Simple SpreadsheetML file Part 1 of 3

I posted a bunch of "Intro to SpreadsheetML" posts about a year or so ago, but those were all based on the Office XP spreadsheetML format. I think an updated series based on the Open XML standard is long overdue. I'll start off just building a simple table, and in future posts show more about formatting, formulas, and maybe even some charts.

Today, we'll start by creating a simple table. Then we'll add a little bit of number formatting and some formulas. In the end, we'll have the following table (where the tax & total columns are automatically calculated based on the Sub Total column):

Sub Total

Tax

Total

$ 14.95

$ 1.20

$ 16.15

$ 19.95

$ 1.60

$ 21.55

$ 4.95

$ 0.40

$ 5.35

We'll take this in 3 separate blog posts:

  • Part 1 - Create the simple table without formatting or calculations
  • Part 2 - Add functions to calculate "Tax" and "Total"
  • Part 3 - Add formatting so the data shows up as currency

Part 1 - Simple Table

Since we won't do the formatting or formulas initially, our table will look like this:

Sub Total

Tax

Total

14.95

   

19.95

   

4.95

   

As I discussed in my "simple wordprocessingML document" post, the Office Open XML format is comprised of a number of XML files within a ZIP package. The files follow a simple set of conventions called the open packaging conventions (described in Part 2 of the standard). You need to declare the content types of the parts, as well as tell the consuming application where it should start (via the package relationship).

Unlike the WordprocessingML document we created though, a SpreadsheetML file has a bit more structure to it (the same is true for presentations). A SpreadsheetML file is actually a workbook that can contain multiple worksheets. so even your most simple workbooks will have at least 5 files within the ZIP package. So for this example, let's start by creating a folder somewhere and in that folder create the following files:

  • workbook.xml
  • worksheet.xml
  • [Content_Types].xml
  • _rels/.rels
  • _rels/workbook.xml.rels

workbook.xml

The workbook is essentially the container for the various worksheets. The workbook is where you can reference the styles part, shared string tables, and any other pieces of information that apply to the entire Spreadsheet file. In this example, since we're just creating a super basic spreadsheet, the workbook will be very simple:

<?

xml version="1.0" encoding="UTF-8" standalone="yes"?>
<workbook xmlns="https://schemas.openxmlformats.org/spreadsheetml/2006/main" xmlns:r="https://schemas.openxmlformats.org/officeDocument/2006/relationships">
  <sheets>
<sheet name="Brian" sheetId="1" r:id="rId1"/>
</sheets>
</workbook>

The only interesting thing we did here was to create the sheet tag, which then references out worksheet via the r:id attribute. Remember that almost every time you reference another part or even something outside of the file like a hyperlink or a linked image, you will use a relationship. The next thing we need to do is actually create that relationship in the workbook.xml part's relationship file.
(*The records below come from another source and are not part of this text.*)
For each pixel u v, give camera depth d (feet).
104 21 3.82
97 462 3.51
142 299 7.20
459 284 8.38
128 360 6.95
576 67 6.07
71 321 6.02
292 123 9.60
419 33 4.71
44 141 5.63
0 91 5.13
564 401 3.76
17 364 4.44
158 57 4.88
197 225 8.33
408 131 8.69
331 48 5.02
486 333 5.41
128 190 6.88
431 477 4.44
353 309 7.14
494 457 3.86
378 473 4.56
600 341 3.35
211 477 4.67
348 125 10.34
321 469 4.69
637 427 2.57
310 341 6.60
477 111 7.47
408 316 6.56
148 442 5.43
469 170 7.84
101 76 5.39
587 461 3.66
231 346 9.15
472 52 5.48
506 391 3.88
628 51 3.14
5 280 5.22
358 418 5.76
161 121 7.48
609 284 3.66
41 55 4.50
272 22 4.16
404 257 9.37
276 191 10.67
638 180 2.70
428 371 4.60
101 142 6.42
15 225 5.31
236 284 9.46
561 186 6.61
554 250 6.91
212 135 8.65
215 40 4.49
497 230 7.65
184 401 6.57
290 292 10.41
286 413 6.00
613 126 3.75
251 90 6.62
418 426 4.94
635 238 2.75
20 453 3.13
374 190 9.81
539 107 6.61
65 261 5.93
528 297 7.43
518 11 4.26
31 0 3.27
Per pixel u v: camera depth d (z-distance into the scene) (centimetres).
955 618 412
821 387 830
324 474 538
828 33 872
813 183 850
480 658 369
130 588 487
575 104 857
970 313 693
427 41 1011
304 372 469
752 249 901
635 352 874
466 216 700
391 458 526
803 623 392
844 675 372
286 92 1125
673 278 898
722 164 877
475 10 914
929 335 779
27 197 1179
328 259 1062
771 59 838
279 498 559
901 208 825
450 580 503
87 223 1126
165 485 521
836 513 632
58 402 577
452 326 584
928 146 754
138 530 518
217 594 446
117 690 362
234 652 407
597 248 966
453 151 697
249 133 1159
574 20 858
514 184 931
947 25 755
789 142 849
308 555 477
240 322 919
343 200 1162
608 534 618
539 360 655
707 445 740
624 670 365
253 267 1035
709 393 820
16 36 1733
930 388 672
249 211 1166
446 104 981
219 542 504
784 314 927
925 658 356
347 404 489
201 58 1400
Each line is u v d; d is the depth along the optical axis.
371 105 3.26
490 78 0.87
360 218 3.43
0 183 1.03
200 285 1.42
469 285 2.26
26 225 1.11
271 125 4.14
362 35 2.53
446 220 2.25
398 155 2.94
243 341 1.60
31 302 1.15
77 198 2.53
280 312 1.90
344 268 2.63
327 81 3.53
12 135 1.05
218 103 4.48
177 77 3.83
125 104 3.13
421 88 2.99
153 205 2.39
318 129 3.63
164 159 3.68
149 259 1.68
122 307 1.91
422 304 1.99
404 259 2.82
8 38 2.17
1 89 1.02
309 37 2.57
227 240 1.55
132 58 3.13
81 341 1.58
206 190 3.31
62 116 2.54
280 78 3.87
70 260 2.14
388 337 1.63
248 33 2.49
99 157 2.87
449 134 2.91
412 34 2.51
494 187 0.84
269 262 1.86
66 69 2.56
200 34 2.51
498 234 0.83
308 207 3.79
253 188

_rels/workbook.xml.rels (part 1)

This is pretty basic. We just need to create a relationship that has an id of rId1 so that it will match the reference from the workbook.xml part:

<?

xml version="1.0" encoding="UTF-8" standalone="yes"?>
<Relationships xmlns="https://schemas.openxmlformats.org/package/2006/relationships">
<Relationship Id="rId1" Type="https://schemas.openxmlformats.org/officeDocument/2006/relationships/worksheet" Target="worksheet.xml"/>
</Relationships>

Notice that a relationship has three main attributes. It has an Id attribute who's use will be more obvious in a bit. The Target attribute tells you where to go, and the path is relative to the parent directory of the "_rels" folder that relationship file is in (in this case that's the root directory). The Type attribute describes what kind of relationship it is (ie what kind of stuff is it pointing at).

In this part we have one relationship who's type is "worksheet", and the target points to our worksheet.xml part. Now we need to actually put some content in the worksheet.xml part

worksheet.xml

The worksheet.xml part is going to be pretty simple. The first row in the sheet will have the column titles ("Sub Total", "Tax", and "Total"). The next 3 rows will only have data in the first column as we won't create the calculation functions until later in this example.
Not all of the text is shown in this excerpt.